I ran into an interesting problem recently. The task was to search for something within a SQLite database by comparing strings. Generally very easy to do in just SQL using the UPPER function:
SELECT * FROM User WHERE UPPER(Name) = @input
@input comes from your user input as a prepared value. So in your code you would also uppercase the user input. Now the keen reader that is familiar with SQLite specifically will say to use
COLLATE NOCASE. This is also a possibility, but I didn’t know about it when I first wrote my code ¯\(ツ)/¯. Now both of these work fine, except for an important factor. The SQLite UPPER function only upper-cases ASCII characters. This is a problem when you need to handle letters like ü, Ü, å, Å. Those won’t get upper-cased, and it also won’t work when using
COLLATE NOCASE. Meaning the comparison will make a case insensitive match with only ASCII characters, but when there’s a non-ASCII character that is a different case, it won’t match.
The solution that I found was to override the built in
UPPER function. This is done with User Defined Functions, where you can write your own function or override an existing function and then have SQLite utilize that function. The way this looks is implementation specific, and on .Net Core utilizing the
Microsoft.Data.Sqlite it looks like this:
connection.Open() connection.CreateFunction<string, string>("UPPER", Func<string, string>(fun (args: string) -> args.ToUpper(CultureInfo.InvariantCulture))) let results = connection.Query<PostalCodeInformation>(sql, dict ["Input", box input])connection.Close()
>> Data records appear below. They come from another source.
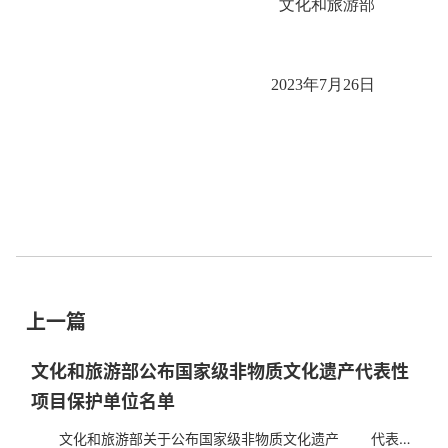
文化和旅游部
2023年7月26日
上一篇
文化和旅游部公布国家级非物质文化遗产代表性
项目保护单位名单
文化和旅游部关于公布国家级非物质文化遗产 代表性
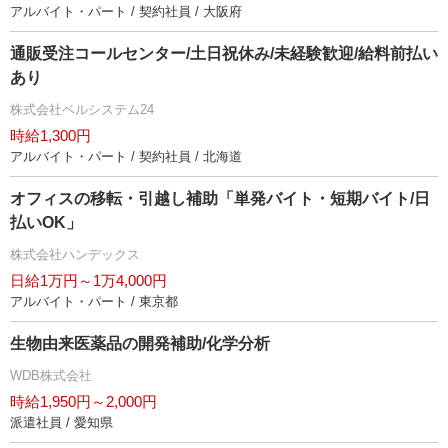
アルバイト・パート / 契約社員 / 大阪府
通販受注コールセンター/土日祝休み/未経験歓迎/給料前払い
あり
株式会社ベルシステム24
時給1,300円
アルバイト・パート / 契約社員 / 北海道
オフィスの移転・引越し補助「単発バイト・短期バイト/日
払いOK」
株式会社ハンデックス
日給1万円～1万4,000円
アルバイト・パート / 東京都
生物由来医薬品の開発補助/化学分析
WDB株式会社
時給1,950円～2,000円
派遣社員 / 愛知県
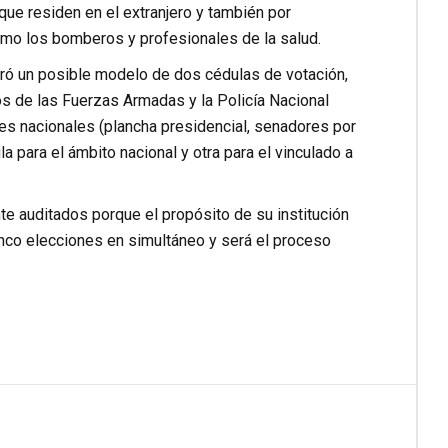
que residen en el extranjero y también por
mo los bomberos y profesionales de la salud.
tró un posible modelo de dos cédulas de votación,
s de las Fuerzas Armadas y la Policía Nacional
es nacionales (plancha presidencial, senadores por
a para el ámbito nacional y otra para el vinculado a
 auditados porque el propósito de su institución
nco elecciones en simultáneo y será el proceso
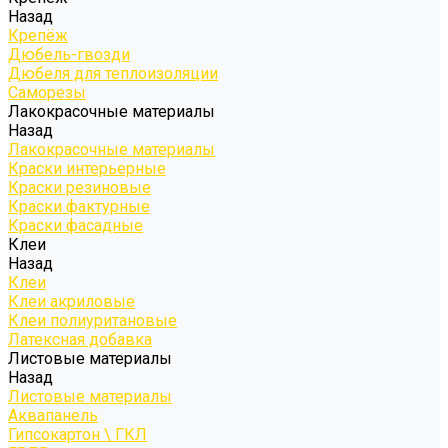
Назад
Крепёж
Дюбель-гвозди
Дюбеля для теплоизоляции
Саморезы
Лакокрасочные материалы
Назад
Лакокрасочные материалы
Краски интерьерные
Краски резиновые
Краски фактурные
Краски фасадные
Клеи
Назад
Клеи
Клеи акриловые
Клеи полиуритановые
Латексная добавка
Листовые материалы
Назад
Листовые материалы
Аквапанель
Гипсокартон \ ГКЛ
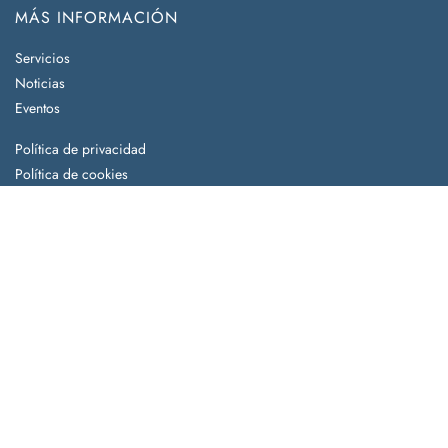
MÁS INFORMACIÓN
Servicios
Noticias
Eventos
Política de privacidad
Política de cookies
Aviso legal
Descuebre nuestros beneficios
Hazte socio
Of note is that the custom function will only exist as long as the connection is open. The first argument is the name of the created function, in this case we are redefining the
UPPER function. Now when we use the
UPPER function in the SQL statement, it will delegate to our custom function instead of using the built in function.
The other problem was that since this library is written in C#, using it from F# provided a little problem. It wasn’t enough to simply pass in an anonymous function to the second parameter, as those compile to
FSharpFunc in the IL, whereas the library call was expecting a
Func object. Luckily we can directly cast our anonymous function to a
Func object with regular casting.
Perhaps there’s another way to solve this problem, but this was the solution I found, and I think works rather nicely. However I imagine that performance is not the greatest as now the SQL engine has to call an external reference.